- Directed by: Daniel Ademinokan
- Written by: Daniel Ademinokan
- Produced by: Joy Odiete;; Daniel Ademinokan;
- Starring: Ada Ameh; Sam Dede; Bimbo Manuel; Bimbo Ademoye;
- Production companies: Blue Pictures Studios and Index Two Studios.
- Distributed by: Blue Pictures Studios
- Release date: 2021;
- Country: Nigeria
- Language: English

= Gone (2021 film) =

Gone is a 2021 Nigerian emotional and dramatic film written and directed by Daniel Ademinokan. It was co-produced by Joy Odiete and Daniel Ademinokan with Asurf Oluseyi and line producer under the production and distribution company of Blue Pictures Studios in conjunction with Index Two Studios. The movie stars Ada Ameh, Sam Dede, Bimbo Manuel, Bimbo Ademoye and Emma Oh My God.

== Synopsis ==
It follows the story of a young man who leaves his pregnant wife in search of a better life in New York City. He was arrested amidst mobs and sentenced to twenty five years imprisonment.

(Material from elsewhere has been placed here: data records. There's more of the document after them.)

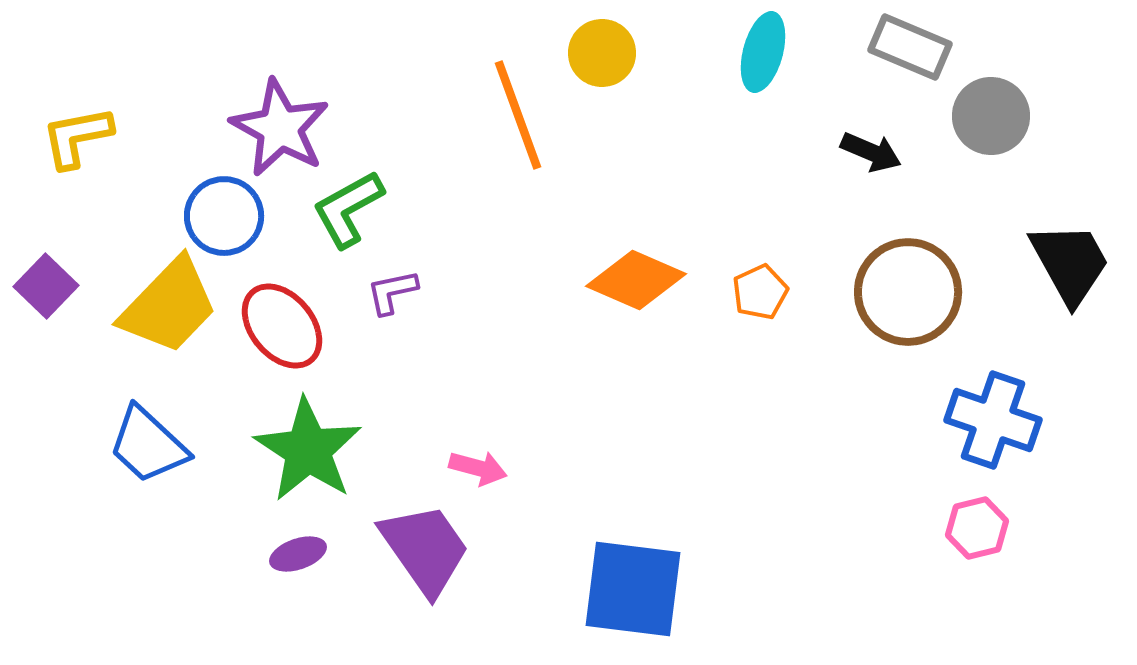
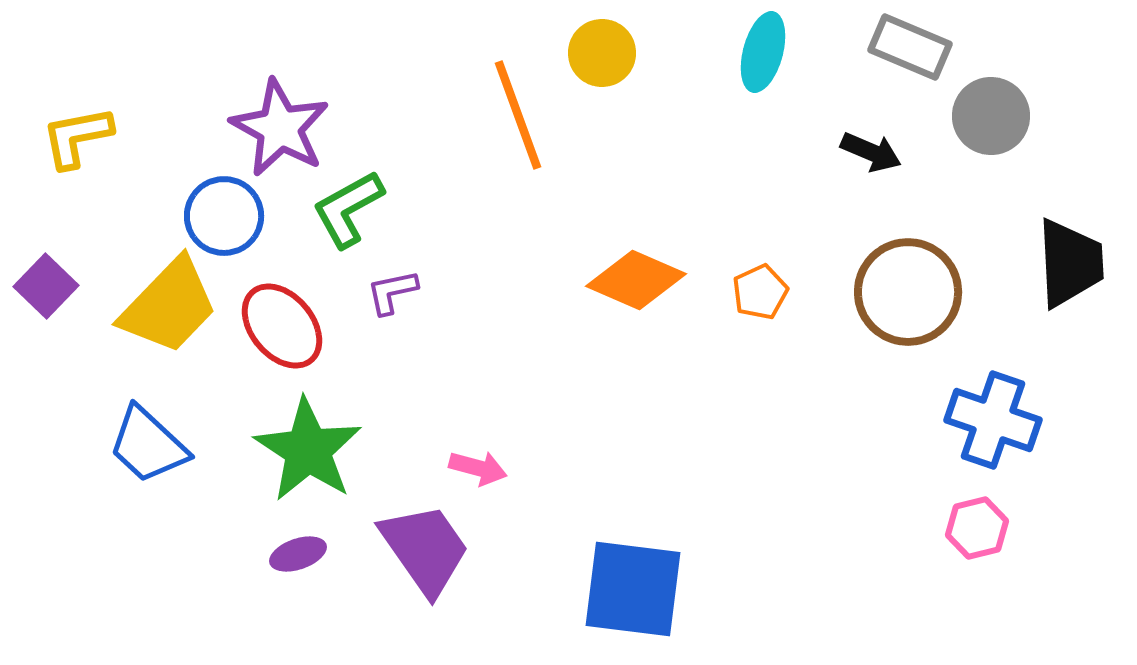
black trapezoid: rotated 26 degrees clockwise
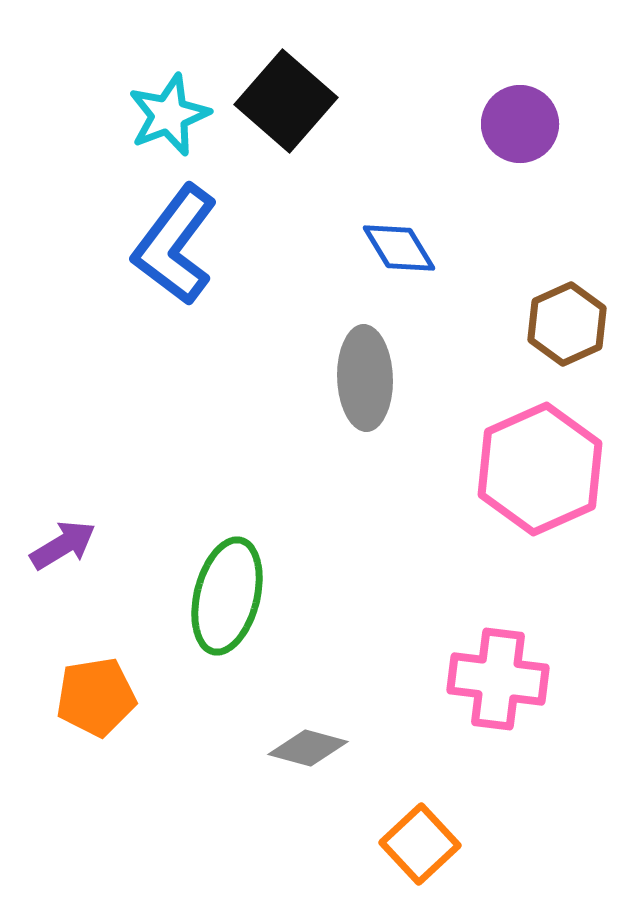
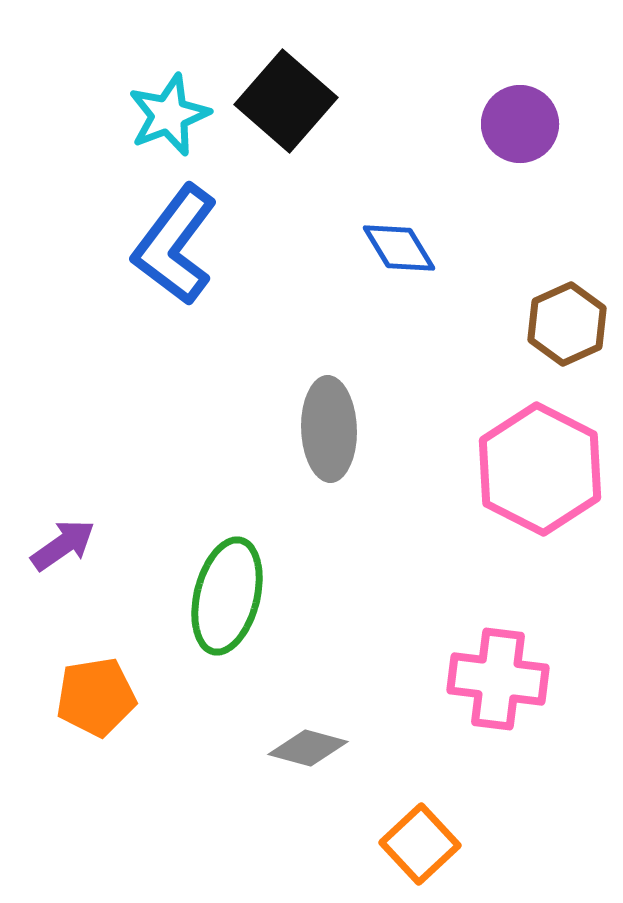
gray ellipse: moved 36 px left, 51 px down
pink hexagon: rotated 9 degrees counterclockwise
purple arrow: rotated 4 degrees counterclockwise
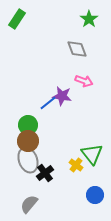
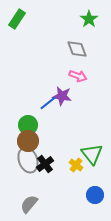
pink arrow: moved 6 px left, 5 px up
black cross: moved 9 px up
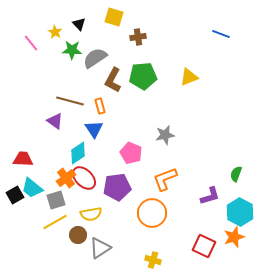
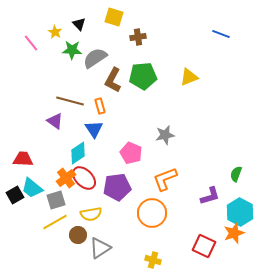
orange star: moved 4 px up
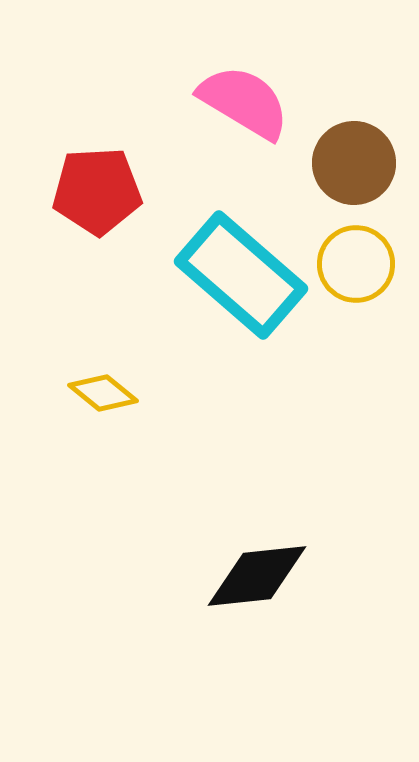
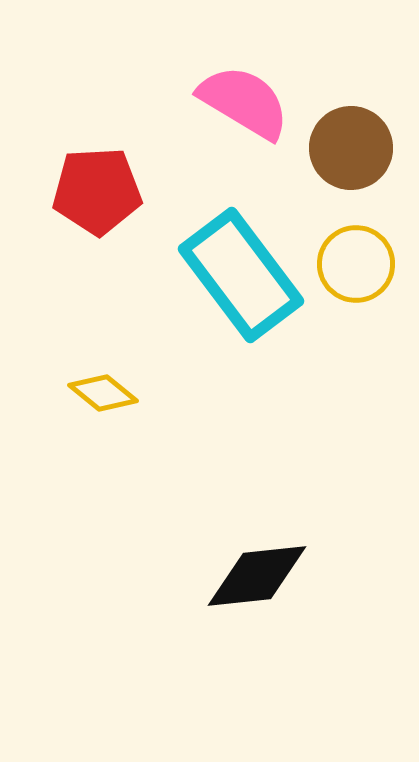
brown circle: moved 3 px left, 15 px up
cyan rectangle: rotated 12 degrees clockwise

He returned to Nigeria after his imprisonment and he discovered his wife had remarried.

== Cast ==
- Sam Dede as Ani
- Stella Damasus as Ngozi
- Gbenga Titiloye as Philip
- Gabriel Afolayan as Ayochukwu
- Bimbo Ademoye as Anu
- Sophie Alakija s Zainab
- Emma Oh My God as Femi
- Moses Akerele as Tope
- Adebayo Davies as Briggs
- James Jibunma as Ogaga
- Nobert Young as Okwi
- Aderounmu Adejumoke. as Clara

== Premiere ==
The movie was first screened at the five days Calgary Black Film Festival that took place on 26 May to 30 May 2021. The movie premiered globally on 16 July 2021.